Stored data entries

:::

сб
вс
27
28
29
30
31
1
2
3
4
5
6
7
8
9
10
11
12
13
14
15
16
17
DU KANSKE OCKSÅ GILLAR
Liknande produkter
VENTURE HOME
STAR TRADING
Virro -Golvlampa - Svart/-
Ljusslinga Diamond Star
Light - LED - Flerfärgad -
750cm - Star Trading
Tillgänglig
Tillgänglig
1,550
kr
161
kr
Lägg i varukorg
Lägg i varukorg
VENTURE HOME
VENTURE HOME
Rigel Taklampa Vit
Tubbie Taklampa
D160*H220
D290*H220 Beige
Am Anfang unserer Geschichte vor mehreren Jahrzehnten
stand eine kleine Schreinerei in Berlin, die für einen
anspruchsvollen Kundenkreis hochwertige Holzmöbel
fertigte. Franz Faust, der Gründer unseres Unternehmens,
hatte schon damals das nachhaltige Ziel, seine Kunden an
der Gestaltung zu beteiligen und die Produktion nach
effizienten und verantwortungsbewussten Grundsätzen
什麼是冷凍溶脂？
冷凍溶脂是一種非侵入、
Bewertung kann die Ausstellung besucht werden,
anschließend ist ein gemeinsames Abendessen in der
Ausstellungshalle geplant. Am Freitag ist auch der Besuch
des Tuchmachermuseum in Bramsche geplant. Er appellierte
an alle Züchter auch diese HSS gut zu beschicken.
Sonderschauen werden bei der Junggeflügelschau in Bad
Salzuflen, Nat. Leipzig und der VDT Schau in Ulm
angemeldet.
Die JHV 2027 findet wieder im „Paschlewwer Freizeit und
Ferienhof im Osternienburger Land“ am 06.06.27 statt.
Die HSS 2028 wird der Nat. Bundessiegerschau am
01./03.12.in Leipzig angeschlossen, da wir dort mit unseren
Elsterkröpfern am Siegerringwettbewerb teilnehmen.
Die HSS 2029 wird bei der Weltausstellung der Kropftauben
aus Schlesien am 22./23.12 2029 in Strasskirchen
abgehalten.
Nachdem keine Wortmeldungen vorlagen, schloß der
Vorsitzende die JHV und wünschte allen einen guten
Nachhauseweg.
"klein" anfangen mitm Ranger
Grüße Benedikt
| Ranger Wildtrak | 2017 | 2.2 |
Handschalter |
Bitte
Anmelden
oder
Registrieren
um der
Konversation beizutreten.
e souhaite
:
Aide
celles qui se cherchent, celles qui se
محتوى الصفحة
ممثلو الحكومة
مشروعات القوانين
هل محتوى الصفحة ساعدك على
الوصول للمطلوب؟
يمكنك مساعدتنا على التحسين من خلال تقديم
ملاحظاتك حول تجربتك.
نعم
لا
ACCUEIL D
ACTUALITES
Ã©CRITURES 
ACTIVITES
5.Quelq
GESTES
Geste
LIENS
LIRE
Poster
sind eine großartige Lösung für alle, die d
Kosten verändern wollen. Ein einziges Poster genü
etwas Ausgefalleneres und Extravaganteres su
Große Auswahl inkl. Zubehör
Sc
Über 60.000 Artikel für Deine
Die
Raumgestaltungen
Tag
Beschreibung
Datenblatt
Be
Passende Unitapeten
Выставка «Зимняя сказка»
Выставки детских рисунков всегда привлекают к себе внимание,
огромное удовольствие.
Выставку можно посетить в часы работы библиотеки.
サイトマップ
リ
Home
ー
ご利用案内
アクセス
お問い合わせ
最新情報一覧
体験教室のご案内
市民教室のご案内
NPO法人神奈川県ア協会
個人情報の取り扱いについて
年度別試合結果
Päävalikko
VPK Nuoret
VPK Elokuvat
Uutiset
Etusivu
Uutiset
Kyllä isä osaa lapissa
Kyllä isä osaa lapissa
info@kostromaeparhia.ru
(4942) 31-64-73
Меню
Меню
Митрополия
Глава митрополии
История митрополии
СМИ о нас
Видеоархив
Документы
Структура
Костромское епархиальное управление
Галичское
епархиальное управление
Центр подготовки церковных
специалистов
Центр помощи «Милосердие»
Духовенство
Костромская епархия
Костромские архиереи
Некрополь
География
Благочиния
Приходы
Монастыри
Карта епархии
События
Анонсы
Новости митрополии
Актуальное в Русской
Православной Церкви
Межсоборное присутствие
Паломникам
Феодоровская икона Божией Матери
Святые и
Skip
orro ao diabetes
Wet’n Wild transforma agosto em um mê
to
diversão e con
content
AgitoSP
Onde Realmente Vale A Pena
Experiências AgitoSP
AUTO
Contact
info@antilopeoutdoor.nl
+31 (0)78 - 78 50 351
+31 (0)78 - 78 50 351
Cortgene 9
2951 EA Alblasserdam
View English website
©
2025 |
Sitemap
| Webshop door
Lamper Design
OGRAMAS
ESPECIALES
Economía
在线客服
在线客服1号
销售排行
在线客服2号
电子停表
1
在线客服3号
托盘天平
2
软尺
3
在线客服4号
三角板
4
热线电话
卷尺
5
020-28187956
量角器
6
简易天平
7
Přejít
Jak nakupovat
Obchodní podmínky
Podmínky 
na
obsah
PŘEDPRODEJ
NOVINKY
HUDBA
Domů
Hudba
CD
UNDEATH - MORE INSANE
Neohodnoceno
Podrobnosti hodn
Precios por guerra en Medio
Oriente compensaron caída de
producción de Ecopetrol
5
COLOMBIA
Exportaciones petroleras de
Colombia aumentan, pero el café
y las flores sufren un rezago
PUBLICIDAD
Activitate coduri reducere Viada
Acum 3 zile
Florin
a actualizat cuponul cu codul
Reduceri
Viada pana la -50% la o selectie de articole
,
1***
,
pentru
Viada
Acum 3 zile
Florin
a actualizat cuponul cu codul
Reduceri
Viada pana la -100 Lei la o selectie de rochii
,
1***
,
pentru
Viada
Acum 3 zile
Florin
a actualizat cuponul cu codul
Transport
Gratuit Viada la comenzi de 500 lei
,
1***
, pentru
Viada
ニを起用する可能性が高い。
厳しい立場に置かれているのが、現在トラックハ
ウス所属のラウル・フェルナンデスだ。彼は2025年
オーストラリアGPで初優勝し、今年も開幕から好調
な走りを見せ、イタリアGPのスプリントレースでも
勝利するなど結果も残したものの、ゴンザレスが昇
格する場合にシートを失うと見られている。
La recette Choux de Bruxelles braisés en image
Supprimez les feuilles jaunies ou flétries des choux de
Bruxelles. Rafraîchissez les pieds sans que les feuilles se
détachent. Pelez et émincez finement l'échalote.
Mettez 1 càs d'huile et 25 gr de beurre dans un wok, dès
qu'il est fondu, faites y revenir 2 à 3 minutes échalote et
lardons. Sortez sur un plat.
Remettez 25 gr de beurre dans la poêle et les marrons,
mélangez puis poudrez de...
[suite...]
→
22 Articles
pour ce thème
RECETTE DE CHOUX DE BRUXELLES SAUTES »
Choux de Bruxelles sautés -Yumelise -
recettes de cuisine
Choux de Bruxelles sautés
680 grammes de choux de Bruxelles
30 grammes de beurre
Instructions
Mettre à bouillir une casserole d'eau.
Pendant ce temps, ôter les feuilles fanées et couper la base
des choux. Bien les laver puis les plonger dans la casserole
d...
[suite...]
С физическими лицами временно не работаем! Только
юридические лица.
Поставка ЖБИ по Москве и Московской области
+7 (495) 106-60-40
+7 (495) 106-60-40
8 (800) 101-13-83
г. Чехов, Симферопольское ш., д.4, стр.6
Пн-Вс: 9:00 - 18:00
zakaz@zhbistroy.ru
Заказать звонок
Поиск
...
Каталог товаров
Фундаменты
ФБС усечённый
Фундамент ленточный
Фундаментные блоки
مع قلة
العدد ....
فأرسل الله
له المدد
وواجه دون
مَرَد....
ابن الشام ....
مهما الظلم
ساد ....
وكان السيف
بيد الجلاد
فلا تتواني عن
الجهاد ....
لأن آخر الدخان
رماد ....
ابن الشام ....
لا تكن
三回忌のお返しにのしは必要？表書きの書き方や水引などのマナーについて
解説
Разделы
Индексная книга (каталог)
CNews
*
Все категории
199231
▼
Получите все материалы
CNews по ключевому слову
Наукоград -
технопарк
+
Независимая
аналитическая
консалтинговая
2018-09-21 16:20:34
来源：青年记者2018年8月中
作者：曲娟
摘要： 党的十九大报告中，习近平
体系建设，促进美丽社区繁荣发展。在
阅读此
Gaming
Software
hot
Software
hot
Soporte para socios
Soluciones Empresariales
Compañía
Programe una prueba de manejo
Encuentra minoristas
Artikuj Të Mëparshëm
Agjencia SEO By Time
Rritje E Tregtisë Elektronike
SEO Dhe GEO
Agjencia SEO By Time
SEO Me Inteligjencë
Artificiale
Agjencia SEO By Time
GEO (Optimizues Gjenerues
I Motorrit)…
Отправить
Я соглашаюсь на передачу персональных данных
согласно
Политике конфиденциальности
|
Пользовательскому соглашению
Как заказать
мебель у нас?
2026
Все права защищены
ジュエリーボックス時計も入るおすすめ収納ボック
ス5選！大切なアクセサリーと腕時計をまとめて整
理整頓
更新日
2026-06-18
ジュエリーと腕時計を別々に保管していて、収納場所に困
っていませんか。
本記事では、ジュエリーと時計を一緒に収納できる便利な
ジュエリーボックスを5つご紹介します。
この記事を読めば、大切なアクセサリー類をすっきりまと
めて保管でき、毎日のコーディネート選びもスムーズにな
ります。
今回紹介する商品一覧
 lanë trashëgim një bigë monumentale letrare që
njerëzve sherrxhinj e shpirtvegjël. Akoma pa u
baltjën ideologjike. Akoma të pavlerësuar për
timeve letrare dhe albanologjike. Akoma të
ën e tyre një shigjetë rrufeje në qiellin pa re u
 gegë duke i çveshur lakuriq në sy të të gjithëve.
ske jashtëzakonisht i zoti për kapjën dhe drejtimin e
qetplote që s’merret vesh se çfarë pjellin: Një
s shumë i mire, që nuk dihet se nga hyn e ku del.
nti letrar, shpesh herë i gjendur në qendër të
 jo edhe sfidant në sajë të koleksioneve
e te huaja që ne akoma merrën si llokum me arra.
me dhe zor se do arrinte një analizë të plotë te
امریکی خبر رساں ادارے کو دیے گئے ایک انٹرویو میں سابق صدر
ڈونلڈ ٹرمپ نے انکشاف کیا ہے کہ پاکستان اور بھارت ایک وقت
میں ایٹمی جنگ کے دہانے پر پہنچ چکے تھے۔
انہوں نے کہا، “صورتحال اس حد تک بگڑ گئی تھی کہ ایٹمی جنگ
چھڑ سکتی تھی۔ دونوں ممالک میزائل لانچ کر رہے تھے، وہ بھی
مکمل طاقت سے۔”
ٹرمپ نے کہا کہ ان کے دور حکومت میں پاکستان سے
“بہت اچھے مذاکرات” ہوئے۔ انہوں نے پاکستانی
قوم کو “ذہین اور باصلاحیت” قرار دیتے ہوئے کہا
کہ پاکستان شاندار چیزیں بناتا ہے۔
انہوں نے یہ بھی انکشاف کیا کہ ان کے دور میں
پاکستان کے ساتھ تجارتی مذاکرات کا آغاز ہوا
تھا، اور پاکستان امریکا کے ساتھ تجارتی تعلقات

:::

### Exercise directions
Return, word for word, the lines of the material from its very first line through the line that contains "des Tuchmachermuseum in", including both of those lines.

### Solution for this exercise
сб
вс
27
28
29
30
31
1
2
3
4
5
6
7
8
9
10
11
12
13
14
15
16
17
DU KANSKE OCKSÅ GILLAR
Liknande produkter
VENTURE HOME
STAR TRADING
Virro -Golvlampa - Svart/-
Ljusslinga Diamond Star
Light - LED - Flerfärgad -
750cm - Star Trading
Tillgänglig
Tillgänglig
1,550
kr
161
kr
Lägg i varukorg
Lägg i varukorg
VENTURE HOME
VENTURE HOME
Rigel Taklampa Vit
Tubbie Taklampa
D160*H220
D290*H220 Beige
Am Anfang unserer Geschichte vor mehreren Jahrzehnten
stand eine kleine Schreinerei in Berlin, die für einen
anspruchsvollen Kundenkreis hochwertige Holzmöbel
fertigte. Franz Faust, der Gründer unseres Unternehmens,
hatte schon damals das nachhaltige Ziel, seine Kunden an
der Gestaltung zu beteiligen und die Produktion nach
effizienten und verantwortungsbewussten Grundsätzen
什麼是冷凍溶脂？
冷凍溶脂是一種非侵入、
Bewertung kann die Ausstellung besucht werden,
anschließend ist ein gemeinsames Abendessen in der
Ausstellungshalle geplant. Am Freitag ist auch der Besuch
des Tuchmachermuseum in Bramsche geplant. Er appellierte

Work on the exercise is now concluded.